WHAT YOU NEED TO DO: Any picture in the entries is to be skipped, while everything else is transcribed word for word.

DATASET CONTENT:
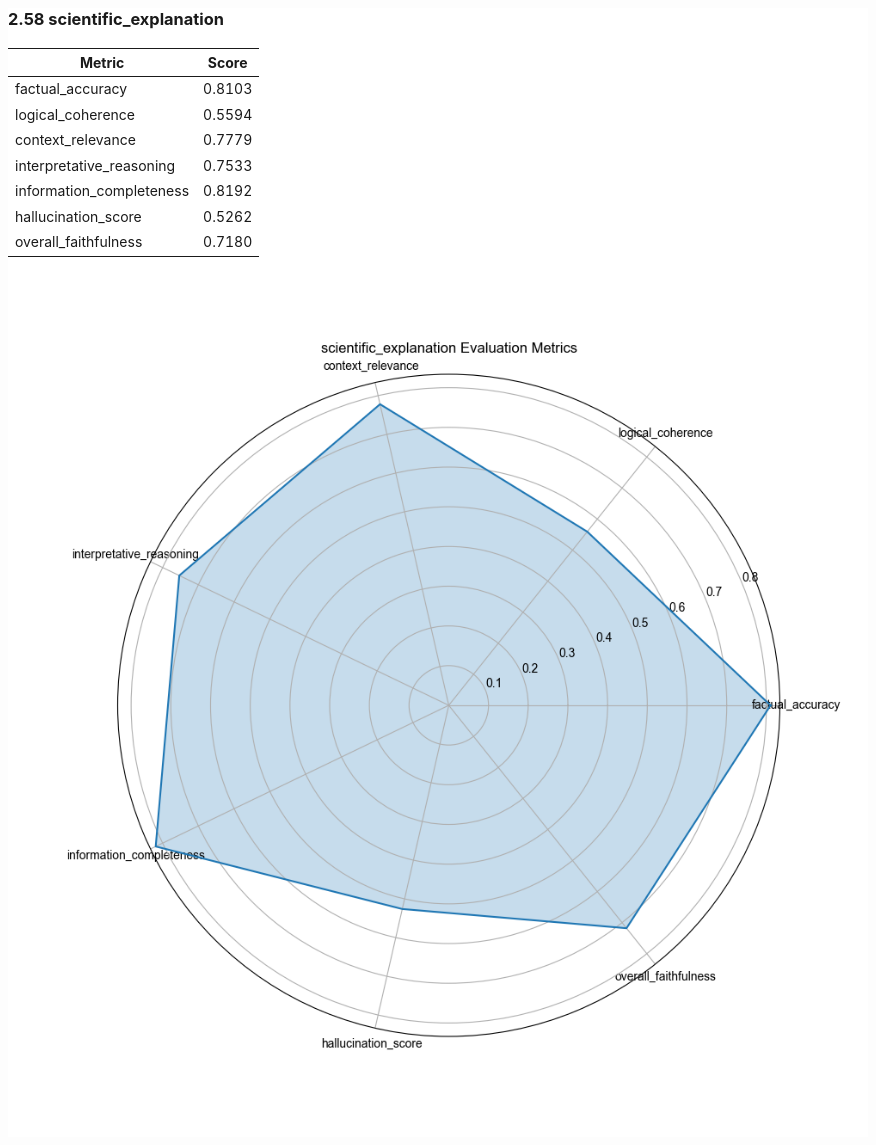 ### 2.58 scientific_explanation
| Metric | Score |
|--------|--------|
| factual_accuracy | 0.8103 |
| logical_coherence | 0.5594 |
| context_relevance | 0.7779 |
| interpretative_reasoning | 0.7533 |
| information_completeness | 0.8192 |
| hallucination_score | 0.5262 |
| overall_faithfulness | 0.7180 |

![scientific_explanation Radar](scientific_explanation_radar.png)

EXERCISE RESPONSE:
 ### 2.58 scientific_explanation
| Metric | Score |
|--------|--------|
| factual_accuracy | 0.8103 |
| logical_coherence | 0.5594 |
| context_relevance | 0.7779 |
| interpretative_reasoning | 0.7533 |
| information_completeness | 0.8192 |
| hallucination_score | 0.5262 |
| overall_faithfulness | 0.7180 |

![scientific_explanation Radar](scientific_explanation_radar.png)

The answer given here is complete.